▶ **ACTION ITEM**:
Beginning at the line that contains "Rendered at 1241 by 1754 pixels." and ending at the last line of the entries, write out each line exactly; include nothing outside that span.

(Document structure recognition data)
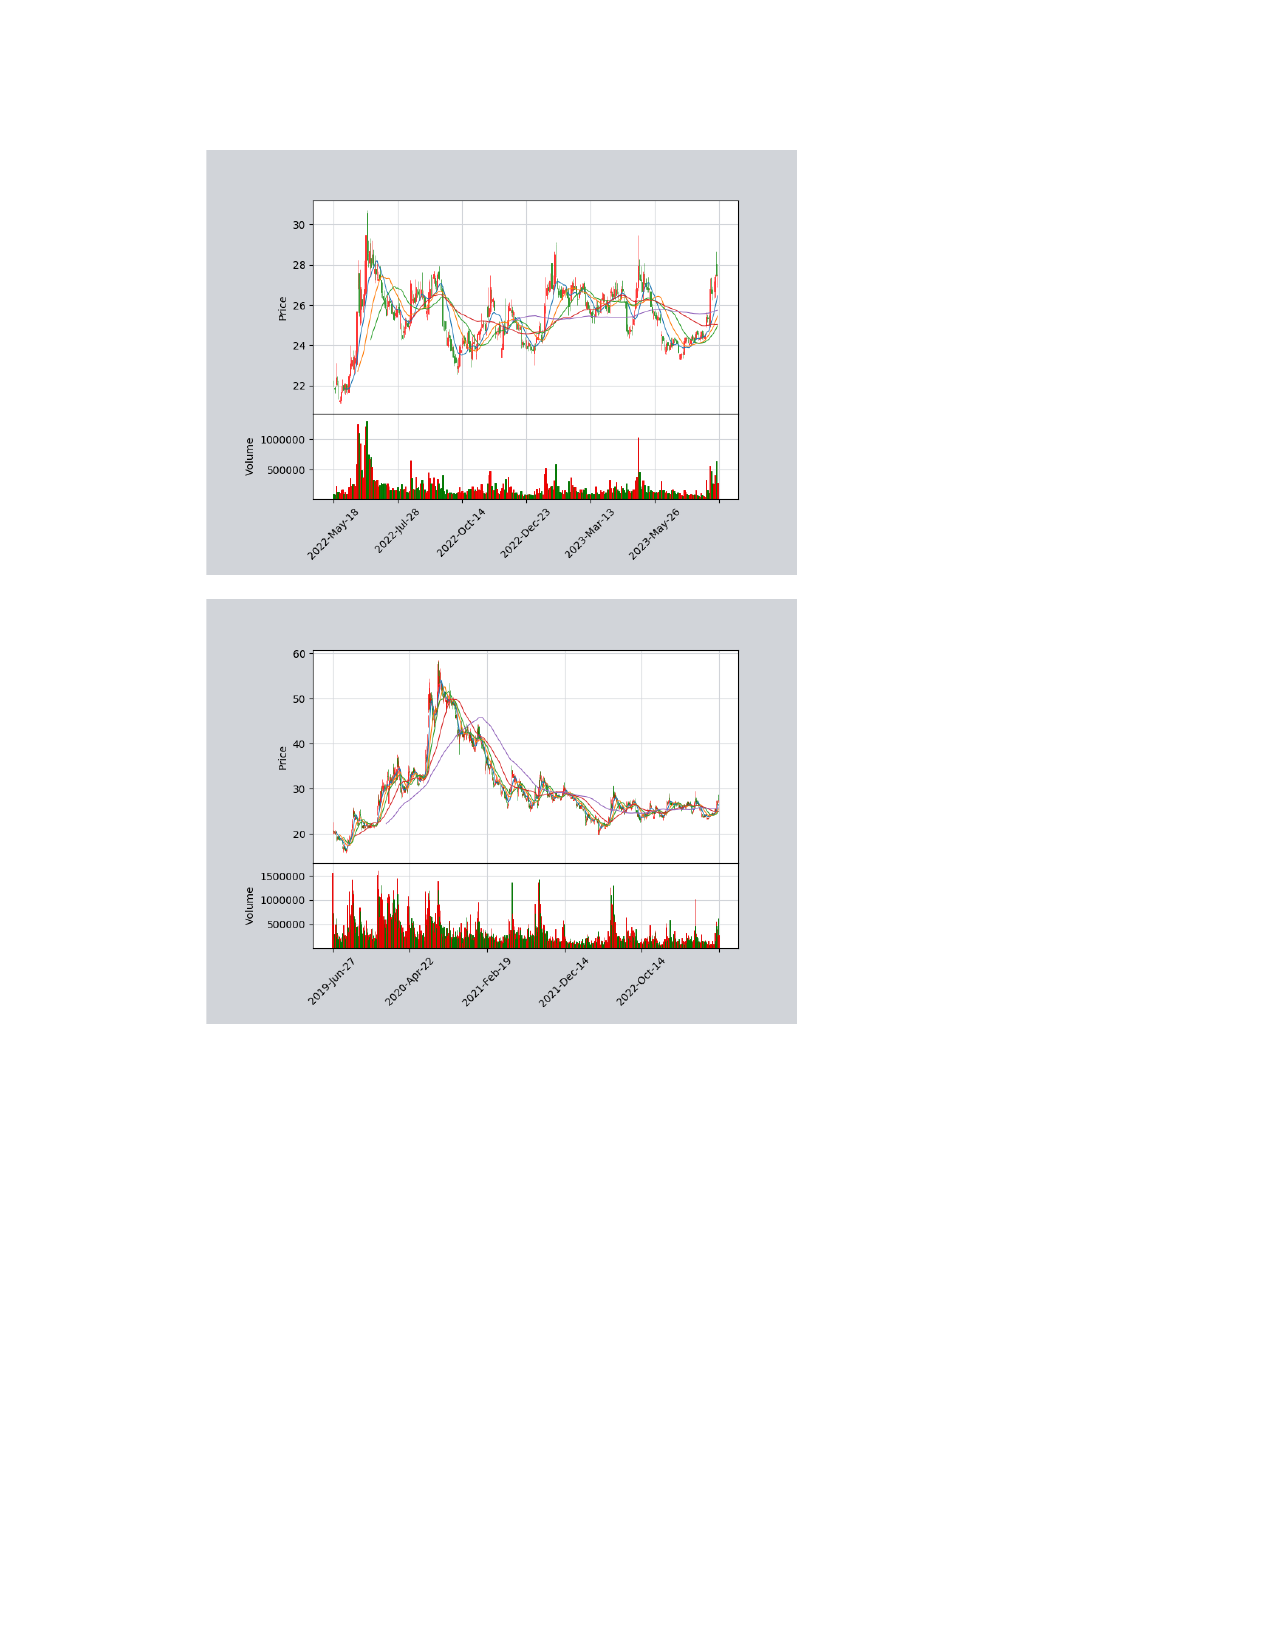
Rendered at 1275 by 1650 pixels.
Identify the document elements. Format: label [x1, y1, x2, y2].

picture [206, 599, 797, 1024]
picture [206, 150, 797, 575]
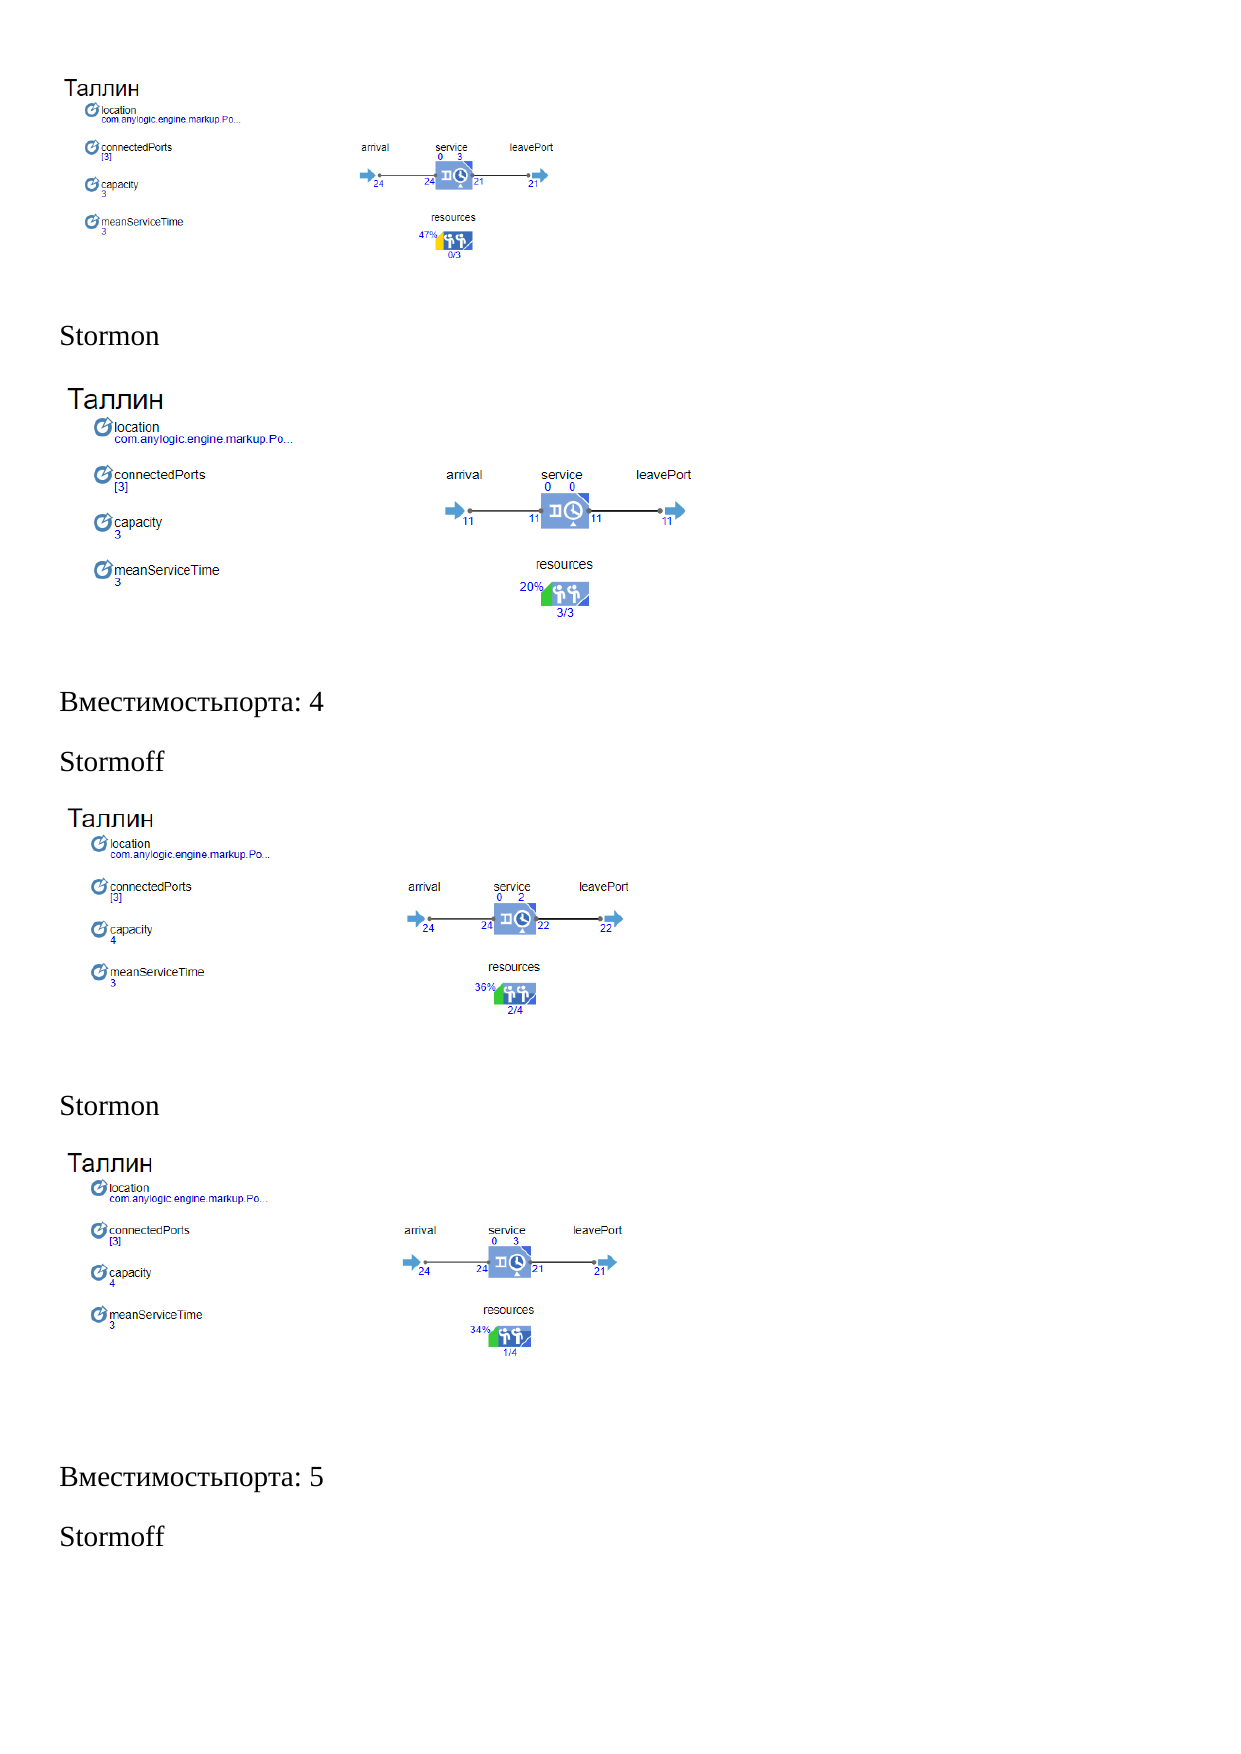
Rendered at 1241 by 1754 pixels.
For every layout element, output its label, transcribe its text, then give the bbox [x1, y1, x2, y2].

▶ **ANSWER FOR THE TASK**:
Rendered at 1241 by 1754 pixels.
For every layout element, output its label, transcribe its text, then give the bbox [x1, y1, x2, y2].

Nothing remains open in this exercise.